NOTE: Some functions return images, video, and audio files. These multimedia files will be represented in messages as
UUIDs for Steamship Blocks. When responding directly to a user, you SHOULD print the Steamship Blocks for the images,
video, or audio as follows: `Block(UUID for the block)`.
Example response for a request that generated an image:
Here is the image you requested: Block(288A2CA1-4753-4298-9716-53C1E42B726B).
Only use the functions you have been provided with."""
MODEL_NAME = "gpt-4"
class ImageSearchBot(AgentService):
"""Deployable Multimodal Agent that lets you talk to Google Search & Google Images."""
USED_MIXIN_CLASSES = [SteamshipWidgetTransport]
def __init__(self, **kwargs):
super().__init__(**kwargs)
# The agent's planner is responsible for making decisions about what to do for a given input.
self._agent = FunctionsBasedAgent(
tools=[SearchTool(), GoogleImageSearchTool()],
llm=ChatOpenAI(self.client, model_name=MODEL_NAME),
)
self._agent.PROMPT = SYSTEM_PROMPT
# This Mixin provides HTTP endpoints that connects this agent to a web client
self.add_mixin(
SteamshipWidgetTransport(
client=self.client, agent_service=self, agent=self._agent
)
)
if __name__ == "__main__":
AgentREPL(ImageSearchBot, agent_package_config={},).run()
Let's divide that into three sections.
Part 1 - The System Prompt
SYSTEM_PROMPT = """You are Assistant, an assistant who helps search the web.
Who you are:
- You are a helpful robot.
- You were created by Steamship.
- You are kind, compassionate, optimistic robot.
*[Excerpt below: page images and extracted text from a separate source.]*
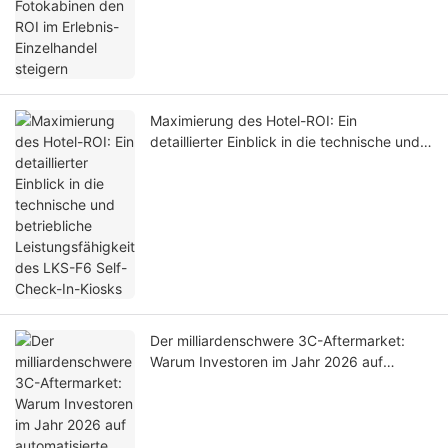
Maximierung des Hotel-ROI: Ein
detaillierter Einblick in die technische und
betriebliche Leistungsfähigkeit des LKS-F6
Self-Check-In-Kiosks
Der milliardenschwere 3C-Aftermarket:
Warum Investoren im Jahr 2026 auf
automatisierte DIY-Handyhüllen-Kioske
umsteigen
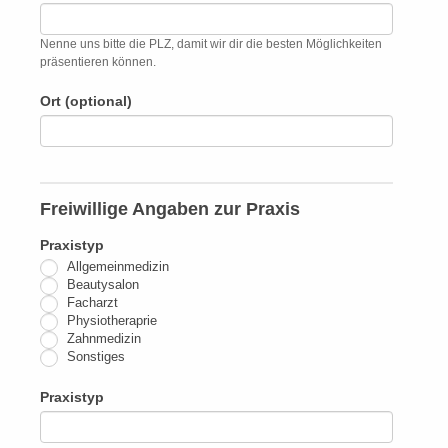
Nenne uns bitte die PLZ, damit wir dir die besten Möglichkeiten
präsentieren können.
Ort (optional)
Freiwillige Angaben zur Praxis
Praxistyp
Allgemeinmedizin
Beautysalon
Facharzt
Physiotheraprie
Zahnmedizin
Sonstiges
Praxistyp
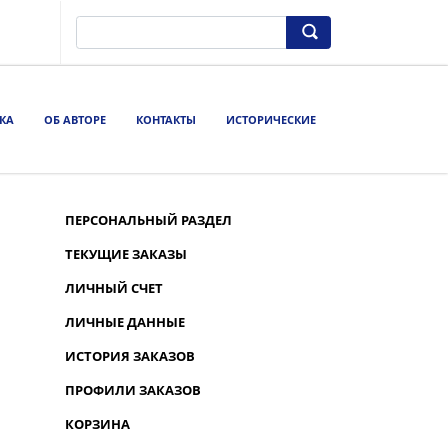
КА
ОБ АВТОРЕ
КОНТАКТЫ
ИСТОРИЧЕСКИЕ
ПЕРСОНАЛЬНЫЙ РАЗДЕЛ
ТЕКУЩИЕ ЗАКАЗЫ
ЛИЧНЫЙ СЧЕТ
ЛИЧНЫЕ ДАННЫЕ
ИСТОРИЯ ЗАКАЗОВ
ПРОФИЛИ ЗАКАЗОВ
КОРЗИНА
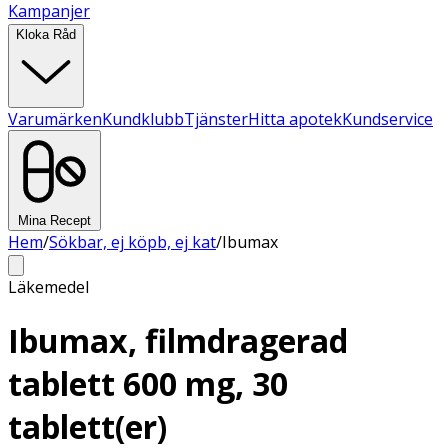
Kampanjer
Kloka Råd
Varumärken
Kundklubb
Tjänster
Hitta apotek
Kundservice
Mina Recept
Hem
/
Sökbar, ej köpb, ej kat
/
Ibumax
Läkemedel
Ibumax, filmdragerad
tablett 600 mg, 30
tablett(er)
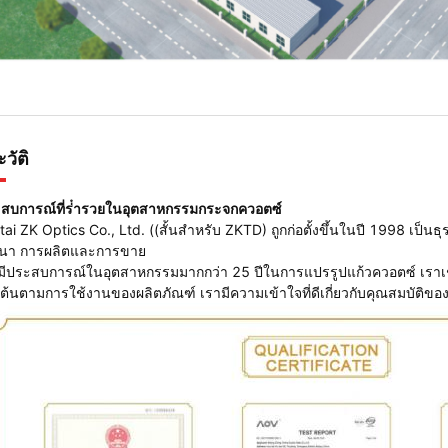
วัติ
สบการณ์ที่ร่ํารวยในอุตสาหกรรมกระจกควอตซ์
tai ZK Optics Co., Ltd. ((สั้นสําหรับ ZKTD) ถูกก่อตั้งขึ้นในปี 1998 เป็น
นา การผลิตและการขาย
มีประสบการณ์ในอุตสาหกรรมมากกว่า 25 ปีในการแปรรูปแก้วควอตซ์ เราเ
นต้นตามการใช้งานของผลิตภัณฑ์ เรามีความเข้าใจที่ดีเกี่ยวกับคุณสมบัติข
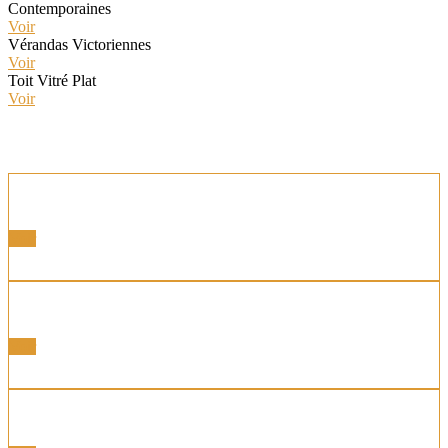
Contemporaines
Voir
Vérandas Victoriennes
Voir
Toit Vitré Plat
Voir
Vérandas Classiques
Voir
Contemporaines
Voir
Victoriennes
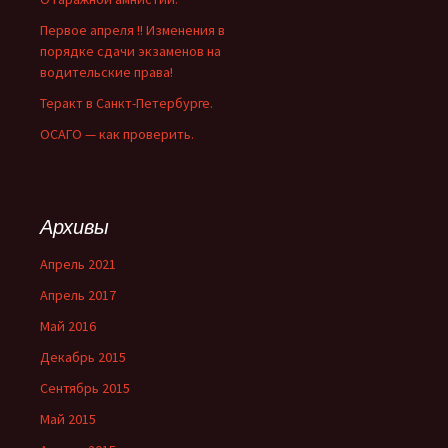
Первое апреля !! Изменения в
порядке сдачи экзаменов на
водительские права!
Теракт в Санкт-Петербурге.
ОСАГО — как проверить.
Архивы
Апрель 2021
Апрель 2017
Май 2016
Декабрь 2015
Сентябрь 2015
Май 2015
NOTE: Some functions return images, video, and audio files. These multimedia files will be represented in messages as
UUIDs for Steamship Blocks. When responding directly to a user, you SHOULD print the Steamship Blocks for the images,
video, or audio as follows: `Block(UUID for the block)`.
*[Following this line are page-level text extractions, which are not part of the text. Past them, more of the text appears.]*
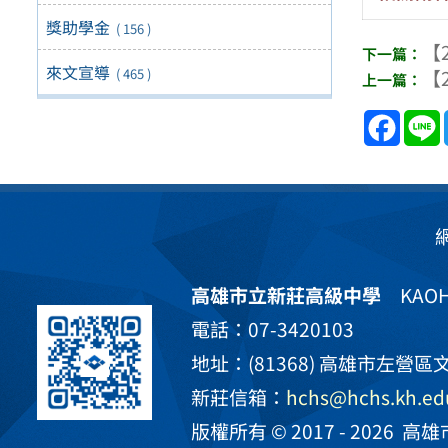
獎助學金
( 156 )
【2
來文宣導
( 465 )
【2
Face
高雄市立新莊高級中學
KAOHS
電話：07-3420103
地址：(81368) 高雄市左營區文
新莊信箱：
hchs@hchs.kh.ed
版權所有 © 2017 - 2026
高雄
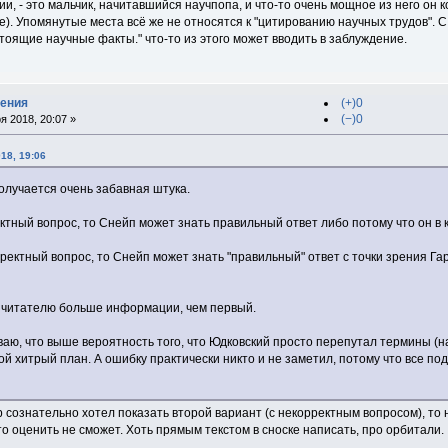
и, - это мальчик, начитавшийся научпопа, и что-то очень мощное из него он
). Упомянутые места всё же не относятся к "цитированию научных трудов". С 
тоящие научные факты." что-то из этого может вводить в заблуждение.
дения
(+)0
(−)0
я 2018, 20:07 »
18, 19:06
олучается очень забавная штука.
ктный вопрос, то Снейп может знать правильный ответ либо потому что он в 
ректный вопрос, то Снейп может знать "правильный" ответ с точки зрения Гарр
ёт читателю больше информации, чем первый.
ваю, что выше вероятность того, что Юдковский просто перепутал термины (на
кой хитрый план. А ошибку практически никто и не заметил, потому что все по
р сознательно хотел показать второй вариант (с некорректным вопросом), то 
о оценить не сможет. Хоть прямым текстом в сноске написать, про орбитали.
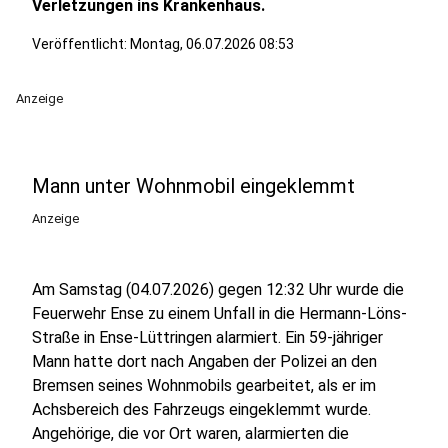
Verletzungen ins Krankenhaus.
Veröffentlicht:
Montag, 06.07.2026 08:53
Anzeige
Mann unter Wohnmobil eingeklemmt
Anzeige
Am Samstag (04.07.2026) gegen 12:32 Uhr wurde die
Feuerwehr Ense zu einem Unfall in die Hermann-Löns-
Straße in Ense-Lüttringen alarmiert. Ein 59-jähriger
Mann hatte dort nach Angaben der Polizei an den
Bremsen seines Wohnmobils gearbeitet, als er im
Achsbereich des Fahrzeugs eingeklemmt wurde.
Angehörige, die vor Ort waren, alarmierten die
Example response for a request that generated an image:
Here is the image you requested: Block(288A2CA1-4753-4298-9716-53C1E42B726B).
Only use the functions you have been provided with."""
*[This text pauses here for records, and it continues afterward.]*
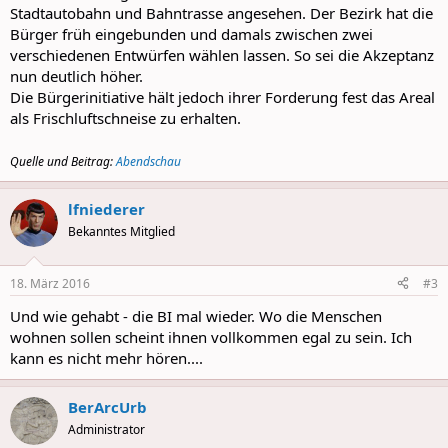
Stadtautobahn und Bahntrasse angesehen. Der Bezirk hat die
Bürger früh eingebunden und damals zwischen zwei
verschiedenen Entwürfen wählen lassen. So sei die Akzeptanz
nun deutlich höher.
Die Bürgerinitiative hält jedoch ihrer Forderung fest das Areal
als Frischluftschneise zu erhalten.
Quelle und Beitrag:
Abendschau
lfniederer
Bekanntes Mitglied
18. März 2016
#3
Und wie gehabt - die BI mal wieder. Wo die Menschen
wohnen sollen scheint ihnen vollkommen egal zu sein. Ich
kann es nicht mehr hören....
BerArcUrb
Administrator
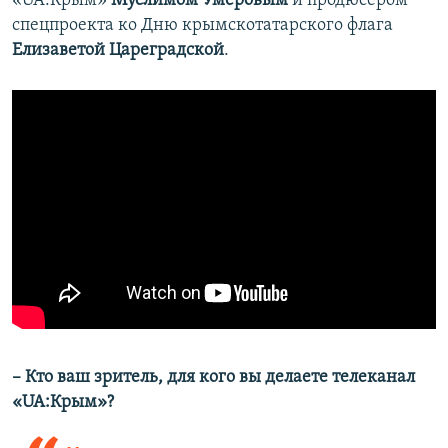
«UA:Крым»
Муслимом Умеровым
и продюсером
спецпроекта ко Дню крымскотатарского флага
Елизаветой Цареградской
.
– Кто ваш зритель, для кого вы делаете телеканал
«UA:Крым»?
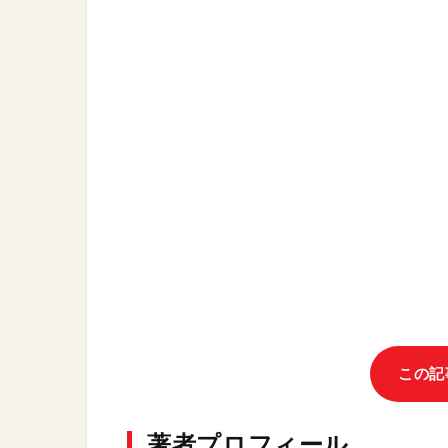
この記
著者プロフィール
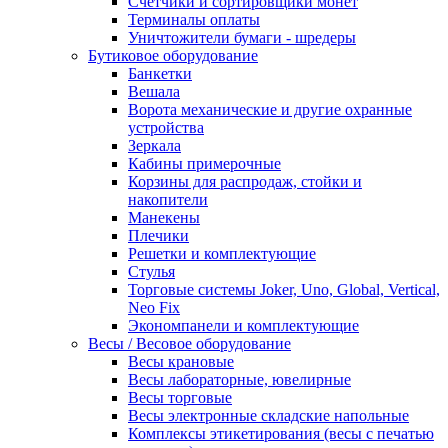
Счетчики и сортировщики монет
Терминалы оплаты
Уничтожители бумаги - шредеры
Бутиковое оборудование
Банкетки
Вешала
Ворота механические и другие охранные
устройства
Зеркала
Кабины примерочные
Корзины для распродаж, стойки и
накопители
Манекены
Плечики
Решетки и комплектующие
Стулья
Торговые системы Joker, Uno, Global, Vertical,
Neo Fix
Экономпанели и комплектующие
Весы / Весовое оборудование
Весы крановые
Весы лабораторные, ювелирные
Весы торговые
Весы электронные складские напольные
Комплексы этикетирования (весы с печатью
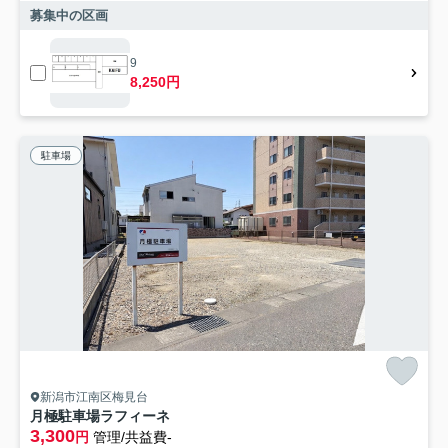
募集中の区画
9
8,250円
駐車場
新潟市江南区梅見台
月極駐車場ラフィーネ
3,300
円
管理/共益費-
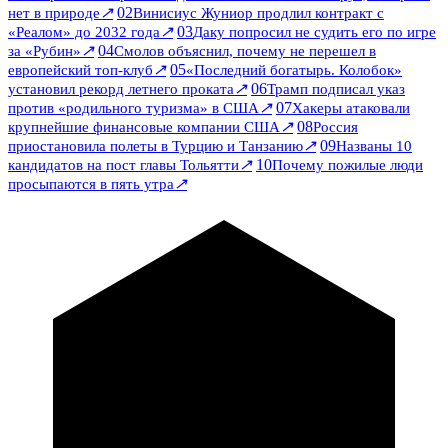
↗
02
нет в природе
Винисиус Жуниор продлил контракт с
↗
03
«Реалом» до 2032 года
Даку попросил не судить его по игре
↗
04
за «Рубин»
Смолов объяснил, почему не перешел в
↗
05
европейский топ-клуб
«Последний богатырь. Колобок»
↗
06
установил рекорд летнего проката
Трамп подписал указ
↗
07
против «родильного туризма» в США
Хакеры атаковали
↗
08
крупнейшие финансовые компании США
Россия
↗
09
приостановила полеты в Турцию и Танзанию
Названы 10
↗
10
кандидатов на пост главы Тольятти
Почему пожилые люди
↗
просыпаются в пять утра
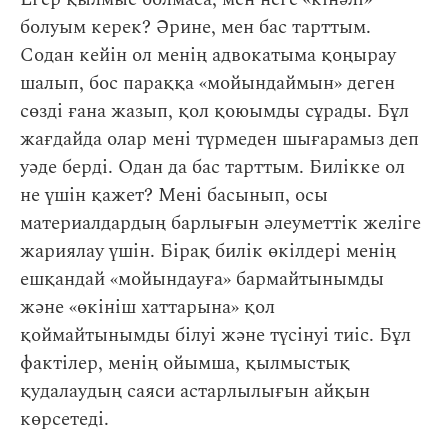
болуым керек? Әрине, мен бас тарттым.
Содан кейін ол менің адвокатыма қоңырау
шалып, бос параққа «мойындаймын» деген
сөзді ғана жазып, қол қоюымды сұрады. Бұл
жағдайда олар мені түрмеден шығарамыз деп
уәде берді. Одан да бас тарттым. Билікке ол
не үшін қажет? Мені басынып, осы
материалдардың барлығын әлеуметтік желіге
жариялау үшін. Бірақ билік өкілдері менің
ешқандай «мойындауға» бармайтынымды
және «өкініш хаттарына» қол
қоймайтынымды білуі және түсінуі тиіс. Бұл
фактілер, менің ойымша, қылмыстық
қудалаудың саяси астарлылығын айқын
көрсетеді.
The system prompt provides the core set of instructions for you agent.
In starter project has a system prompt that contains:
- A personality (see the Personality Chapter)
- Instructions for using tools, including multi-modal tools like for generating images and audio.
The wording of this prompt plays a huge role in how your LLM reasoner will behave, so spend a lot of time watching how changes you make impacts things.
Part 2 - Tools
tools=[SearchTool(), GoogleImageSearchTool()],
We'll cover tools in the next section, but for now think of them as targeted skills that your agent can learn.
Part 3 - A REPL
if __name__ == "__main__":
AgentREPL(ImageSearchBot, agent_package_config={},).run()
Your AgentREPL
is just a miniature program you can run on your local machine to interact with it.
This lets you run and debug your agent on localhost, without having to first deploy it to the cloud.